- _DATASET ENTRIES_

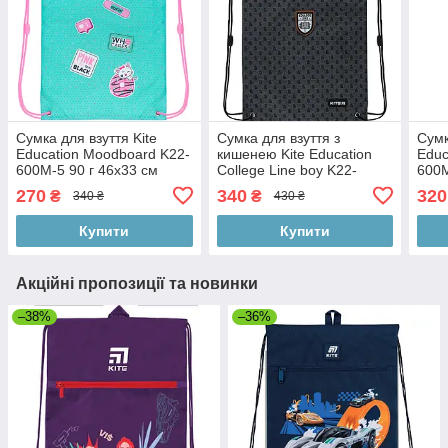
Сумка для взуття Kite
Сумка для взуття з
Сумк
Education Moodboard K22-
кишенею Kite Education
Educ
600M-5 90 г 46x33 см
College Line boy K22-
600M
бірюзовий
601M-2 112 г 46x33 см
бузк
270
340
320
₴
₴
340 ₴
430 ₴
сірий
Купити
Купити
Акційні пропозиції та новинки
–38%
–36%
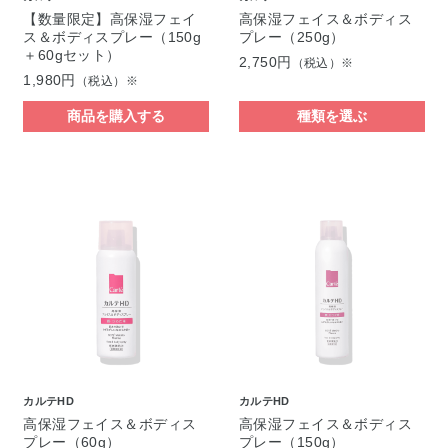
【数量限定】高保湿フェイ
高保湿フェイス＆ボディス
ス＆ボディスプレー（150g
プレー（250g）
＋60gセット）
2,750円
（税込）※
1,980円
（税込）※
商品を購入する
種類を選ぶ
カルテHD
カルテHD
高保湿フェイス＆ボディス
高保湿フェイス＆ボディス
プレー（60g）
プレー（150g）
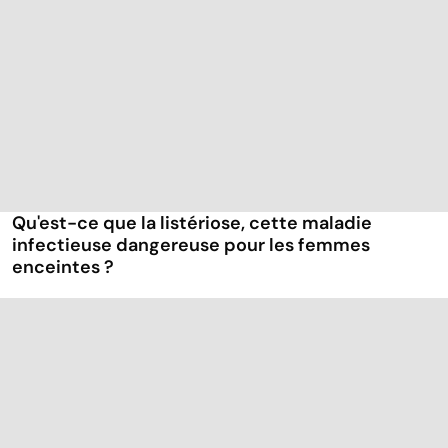
Qu'est-ce que la listériose, cette maladie
infectieuse dangereuse pour les femmes
enceintes ?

- _TO DO_
Every line above that contains the word "Kite" should be reported.

- _EXERCISE RESULT_
Сумка для взуття Kite
кишенею Kite Education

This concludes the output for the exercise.